Distrust, disengagement and legal disputes have plagued relations between the state of Maine and tribal communities for a long time. No single policy, official or administration is going to be able to bridge those longstanding divides — it will take significant and sustained effort from both the state and the tribes.
Improving tribal-state relations could prove particularly difficult for Gov. Janet Mills considering her complicated interactions with the tribes in her previous role as attorney general, which saw her on the opposite side of litigation from Maine tribes.
In an attempt to move forward from this complicated history, Mills has started with some symbolic gestures — including invitations for the Maliseet, Micmac, Penobscot and Passamaquoddy tribes to participate in her inauguration ceremony. She has also, importantly, signaled a willingness to make much-need improvements in how the state reaches out and listens to our native neighbors across the state.
By appointing Donna Loring as her senior adviser on tribal affairs, Mills has, at the very least, sent a positive signal that her administration is ready to engage in difficult conversations.
Loring has an impressive resume that makes her uniquely positioned for this new role in the governor’s office. She served in Vietnam as a member of the Women’s Army Corps, was the Penobscot Nation police chief for six years, represented the Penobscot Nation in the Legislature for 12 years, and has served on the Penobscot Tribal Council. In many ways, the senior adviser role to Mills can be seen as a continuation of much of Loring’s life work.
It should be no surprise, then, that Loring is realistic, though optimistic, about the daunting task ahead.
“There’s hundreds of years of history here — and it’s not going to be solved overnight, for sure,” she told the BDN, noting that there is some skepticism from the tribal community about her new role.
The press release announcing Loring as the tribal affairs adviser described the role as multifaceted one, with Loring serving as both a liaison between the governor’s office and the tribes and a policy resource on tribal issues.
In her interview with the BDN, Loring emphasized the liaison role and sees her most important function to be serving as a tribal voice within the administration.
“Trust is key — it’s the bottom line,” she said.
One potential avenue to build trust and open dialogue is to reinvigorate the Maine Indian Tribal-State Commission, the 13-member body created as part of the 1980 Maine Indian Claims Settlement Act that is tasked with continually reviewing the effectiveness of the act and the relationship between the state and the tribes. The commission has been largely dormant as of late.

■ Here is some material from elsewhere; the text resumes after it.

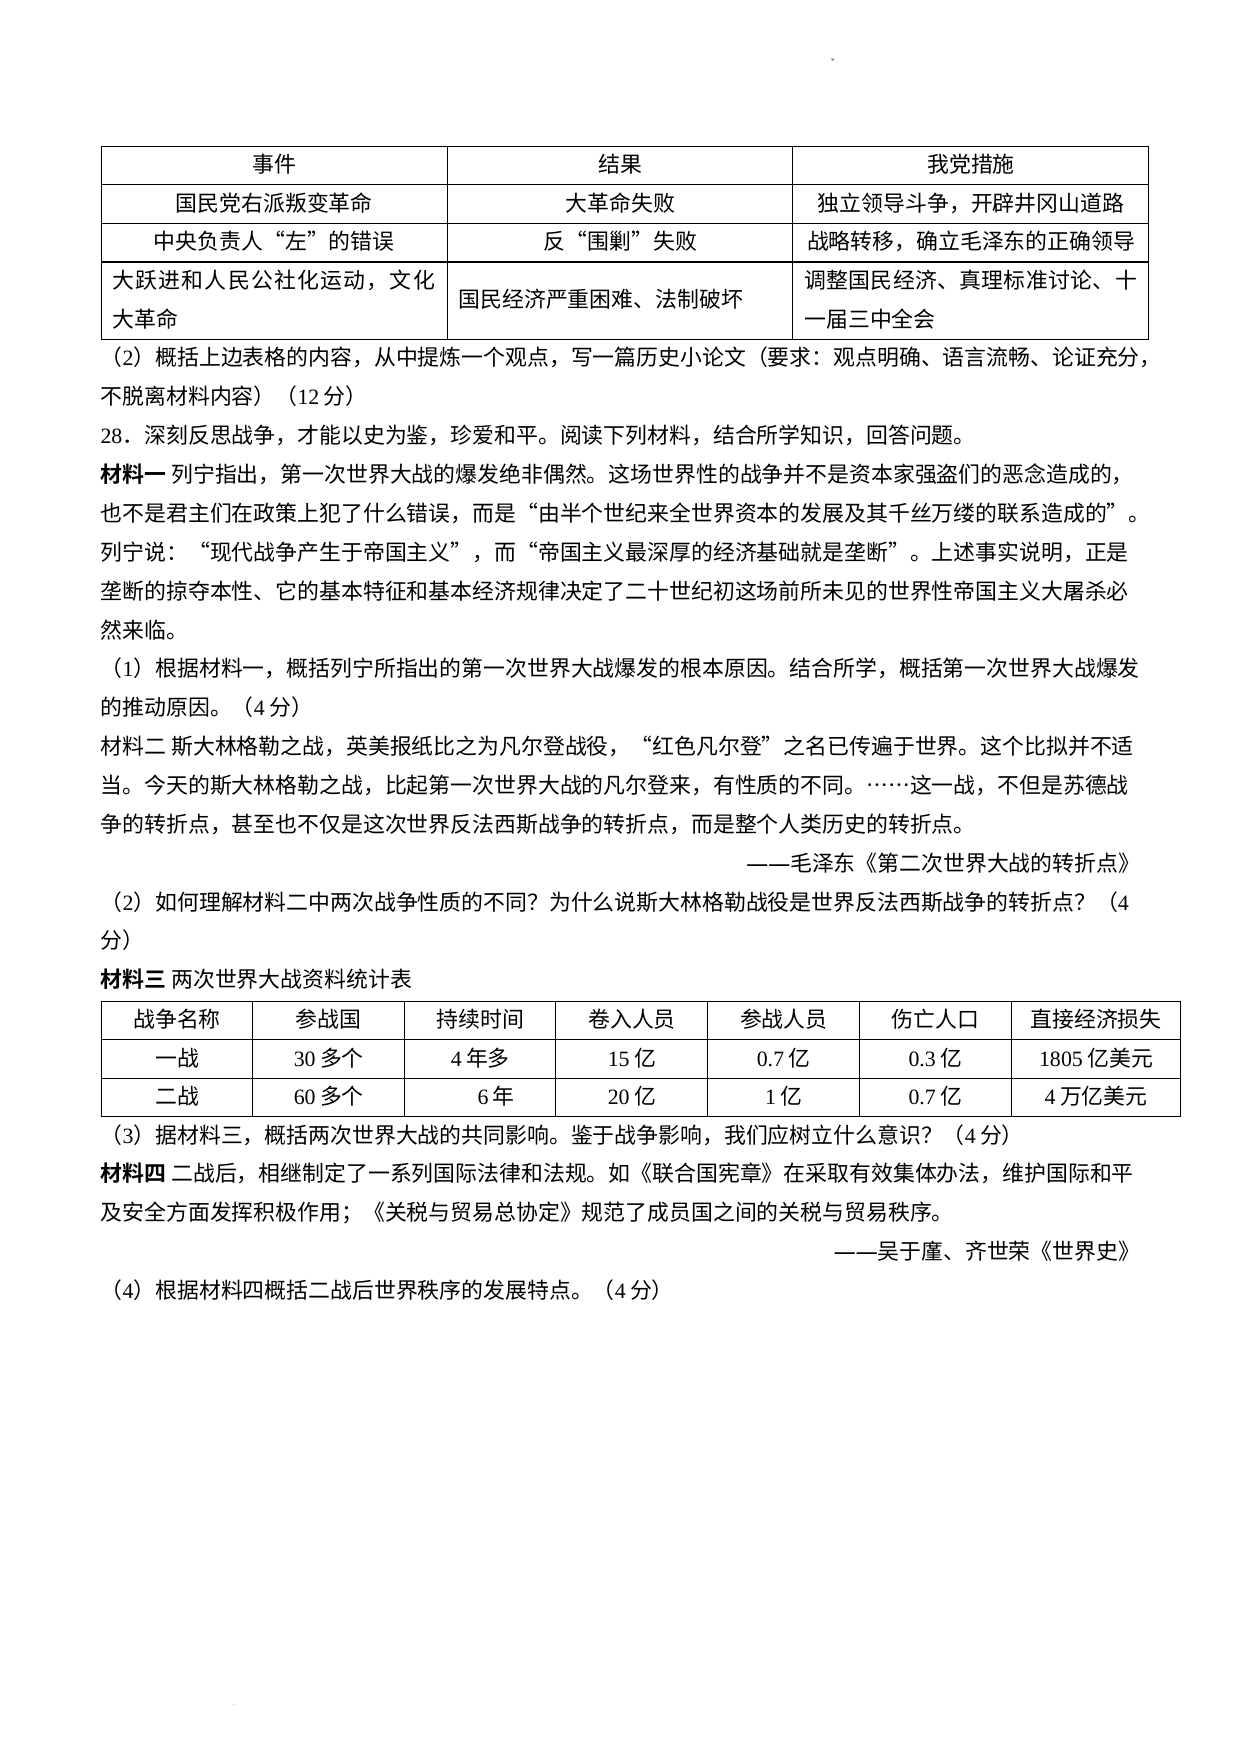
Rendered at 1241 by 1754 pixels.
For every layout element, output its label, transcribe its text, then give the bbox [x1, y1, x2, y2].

Mills has expressed interest in getting the commission back on track, telling the Portland Press Herald she plans to appoint commission members once her Cabinet is in place. Loring sees the commission as a natural forum for increased dialogue, even if the conversations are likely to feature disagreement and divergent interpretations of the Settlement Act.
Commission managing director Paul Thibeault told the Press Herald he is “encouraged by the positive statements from Gov. Mills about the need to repair the relationships,” while echoing the obvious reality: this won’t be easy.
“At the same time, we recognize that it will not be an easy fix and that a lot of hard work will have to be done by many people working in good faith in an atmosphere of mutual respect,” Thibeault added. “It is time to roll up our sleeves and work together to finally realize the initial but unfulfilled promise of the Settlement: to create a dynamic and effective relationship between the tribal and state governments that will benefit Indians and non-Indians in the state of Maine.”
Loring, who served in the Legislature with Mills and endorsed her during the governor’s race, said she trusts the new governor to follow through on her overture of crafting a new relationship between the state and the tribes. But the new senior policy adviser on tribal affairs knows it’s not all about the administration. The tribes must also take an active role in reshaping the relationship.
“It’s a two-way street, and some action has to follow,” Loring said.
Loring’s appointment isn’t a solution unto itself, and some skepticism about the potential for improved tribal-state relations is warranted given past and current realities. But with her experience and realistic expectations, she’s a strong choice for a very difficult job.